Transcribed page contents:
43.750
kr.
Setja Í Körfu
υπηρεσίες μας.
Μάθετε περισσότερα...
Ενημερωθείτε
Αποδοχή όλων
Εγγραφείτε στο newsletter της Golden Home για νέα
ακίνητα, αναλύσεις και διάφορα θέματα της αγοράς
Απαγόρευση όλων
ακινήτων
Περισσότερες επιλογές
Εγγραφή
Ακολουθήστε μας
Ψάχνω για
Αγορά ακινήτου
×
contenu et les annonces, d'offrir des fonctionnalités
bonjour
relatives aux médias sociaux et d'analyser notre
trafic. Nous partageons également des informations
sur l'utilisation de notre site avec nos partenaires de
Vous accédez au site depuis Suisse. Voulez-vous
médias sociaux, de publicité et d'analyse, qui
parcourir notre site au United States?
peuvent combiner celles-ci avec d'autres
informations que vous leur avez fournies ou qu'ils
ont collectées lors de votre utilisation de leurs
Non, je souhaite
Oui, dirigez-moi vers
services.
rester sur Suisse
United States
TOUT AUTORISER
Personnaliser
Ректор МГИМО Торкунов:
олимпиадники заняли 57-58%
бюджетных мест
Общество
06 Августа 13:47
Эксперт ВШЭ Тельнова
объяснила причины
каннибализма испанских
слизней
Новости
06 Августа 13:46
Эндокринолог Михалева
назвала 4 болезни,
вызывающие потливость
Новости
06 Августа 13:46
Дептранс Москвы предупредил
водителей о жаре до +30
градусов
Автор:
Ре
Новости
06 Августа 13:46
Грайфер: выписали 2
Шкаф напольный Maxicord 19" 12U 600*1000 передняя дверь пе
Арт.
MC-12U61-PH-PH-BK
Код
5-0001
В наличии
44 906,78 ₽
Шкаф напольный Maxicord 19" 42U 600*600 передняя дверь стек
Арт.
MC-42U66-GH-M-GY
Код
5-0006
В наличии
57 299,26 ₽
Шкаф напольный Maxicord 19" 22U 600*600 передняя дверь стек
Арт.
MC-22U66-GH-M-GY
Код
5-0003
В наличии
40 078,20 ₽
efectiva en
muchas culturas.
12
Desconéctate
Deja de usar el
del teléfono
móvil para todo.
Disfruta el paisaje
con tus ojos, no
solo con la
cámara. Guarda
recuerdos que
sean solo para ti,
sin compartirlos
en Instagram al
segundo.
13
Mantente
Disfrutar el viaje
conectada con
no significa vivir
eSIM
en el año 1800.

* [What is expected] This exercise requires the entries above to be restated exactly.

* [Your solution]
43.750
kr.
Setja Í Körfu
υπηρεσίες μας.
Μάθετε περισσότερα...
Ενημερωθείτε
Αποδοχή όλων
Εγγραφείτε στο newsletter της Golden Home για νέα
ακίνητα, αναλύσεις και διάφορα θέματα της αγοράς
Απαγόρευση όλων
ακινήτων
Περισσότερες επιλογές
Εγγραφή
Ακολουθήστε μας
Ψάχνω για
Αγορά ακινήτου
×
contenu et les annonces, d'offrir des fonctionnalités
bonjour
relatives aux médias sociaux et d'analyser notre
trafic. Nous partageons également des informations
sur l'utilisation de notre site avec nos partenaires de
Vous accédez au site depuis Suisse. Voulez-vous
médias sociaux, de publicité et d'analyse, qui
parcourir notre site au United States?
peuvent combiner celles-ci avec d'autres
informations que vous leur avez fournies ou qu'ils
ont collectées lors de votre utilisation de leurs
Non, je souhaite
Oui, dirigez-moi vers
services.
rester sur Suisse
United States
TOUT AUTORISER
Personnaliser
Ректор МГИМО Торкунов:
олимпиадники заняли 57-58%
бюджетных мест
Общество
06 Августа 13:47
Эксперт ВШЭ Тельнова
объяснила причины
каннибализма испанских
слизней
Новости
06 Августа 13:46
Эндокринолог Михалева
назвала 4 болезни,
вызывающие потливость
Новости
06 Августа 13:46
Дептранс Москвы предупредил
водителей о жаре до +30
градусов
Автор:
Ре
Новости
06 Августа 13:46
Грайфер: выписали 2
Шкаф напольный Maxicord 19" 12U 600*1000 передняя дверь пе
Арт.
MC-12U61-PH-PH-BK
Код
5-0001
В наличии
44 906,78 ₽
Шкаф напольный Maxicord 19" 42U 600*600 передняя дверь стек
Арт.
MC-42U66-GH-M-GY
Код
5-0006
В наличии
57 299,26 ₽
Шкаф напольный Maxicord 19" 22U 600*600 передняя дверь стек
Арт.
MC-22U66-GH-M-GY
Код
5-0003
В наличии
40 078,20 ₽
efectiva en
muchas culturas.
12
Desconéctate
Deja de usar el
del teléfono
móvil para todo.
Disfruta el paisaje
con tus ojos, no
solo con la
cámara. Guarda
recuerdos que
sean solo para ti,
sin compartirlos
en Instagram al
segundo.
13
Mantente
Disfrutar el viaje
conectada con
no significa vivir
eSIM
en el año 1800.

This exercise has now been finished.